Now that the fiscal cliff debate is settled, and a deal has been reached extending the Bush-era tax cuts for Americans making under $400,000 and households making under $450,000, three major realities of American government have been clear:
1) Tax Debate Still Favors Conservatives.
Many conservative legislators and pundits viewed the fiscal cliff deal as a sellout to liberalism and higher taxes. But although it did raise both the payroll and income tax, conservatives should be rejoicing at how small the tax increase really was. Consider the situation – liberals held all the cards on the fiscal cliff: Obama and the Democrats won the 2012 election by a substantial margin; according to Real Clear Politics’ average of polling, Obama has his highest job approval numbers since 2009, and Democrats fare over 10 points better on a generic ballot than Republicans; and the structure of the fiscal cliff meant that Republicans needed to affirmatively pass legislation to prevent taxes from going up, while Democrats only had to run out the clock to make taxes go up. Despite all of these advantages for the pro-taxation side, the final deal had only $620 billion in increased revenue, compared to the 1.6 trillion originally sought by President Obama. The Bush-era rates have been made permanent for 98% of the population. America, unlike the nations of Europe, remains deeply skeptical of high taxes and the government they fund. Conservatives should rejoice at this outcome, rather than lament it.

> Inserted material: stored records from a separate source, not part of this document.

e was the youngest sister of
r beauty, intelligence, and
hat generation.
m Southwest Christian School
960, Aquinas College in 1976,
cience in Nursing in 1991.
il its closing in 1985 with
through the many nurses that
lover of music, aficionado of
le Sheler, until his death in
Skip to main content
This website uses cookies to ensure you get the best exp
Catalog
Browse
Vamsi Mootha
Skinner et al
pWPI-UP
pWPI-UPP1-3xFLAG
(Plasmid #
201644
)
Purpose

2) The Republican Party is Still Unable to Control Hardline Legislators.
A major difference between our two political parties is now more apparent than ever. Democrats are able to control their ideological hardliners, while Republicans are not. When news broke that the fiscal cliff deal would only raise taxes on Americans making over $400,000, the left-wing of the Democrat Party was angry that Obama did not hold firm on $250,000. Yet this anger had virtually no effect on Democrat voting behavior, and Democrats ended up providing the majority of the votes for the final deal in the House of Representatives. House Republicans on the other hand, aware of the scalps claimed by Tea Party primary challenges, refused to support even a tax increase only on those making over $1 million dollars. This only served to weaken Boehner’s negotiating position, as it became clear that he would be unable to deliver his caucus’s votes even if a deal was reached. Americans watching the fiscal cliff debate saw a Republican Party in disarray, and if this continues to be the message sent by Republican legislative behavior, the American electorate will take notice in the 2014 midterms.

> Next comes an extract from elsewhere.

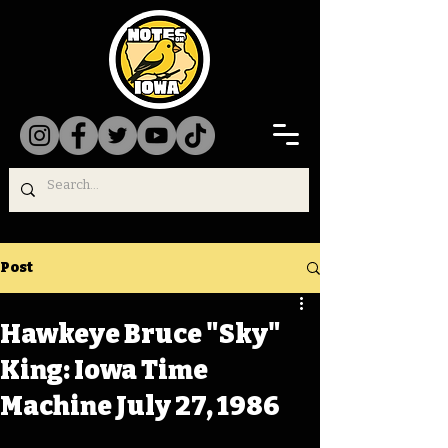
Post
Hawkeye Bruce "Sky"
King: Iowa Time
Machine July 27, 1986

3) Crises Are Ineffective at Forcing Spending Cuts.
The fiscal cliff should be an object lesson for conservatives that engineered crises are ineffective in forcing meaningful spending cuts or entitlement reform. Like the debt ceiling debate back in 2011, conservatives approached the fiscal cliff hoping to use the looming deadline as leverage to force entitlement reform. This did not work with the debt ceiling, and it did not work here. Republicans were unable to even make gains on converting social security inflation calculations to Chained CPI, the normal means used in the modern world to calculate inflation. This is because any crisis severe enough to force the Democrats to capitulate is also severe enough to place the Republicans in the untenable political position of being blamed for large-scale economic damage. Conservatives should renew their faith in the traditional budgeting process, the means by which the Republican Congress of the 1990s reduced spending and reformed welfare, rather than trying to govern by forced crisis.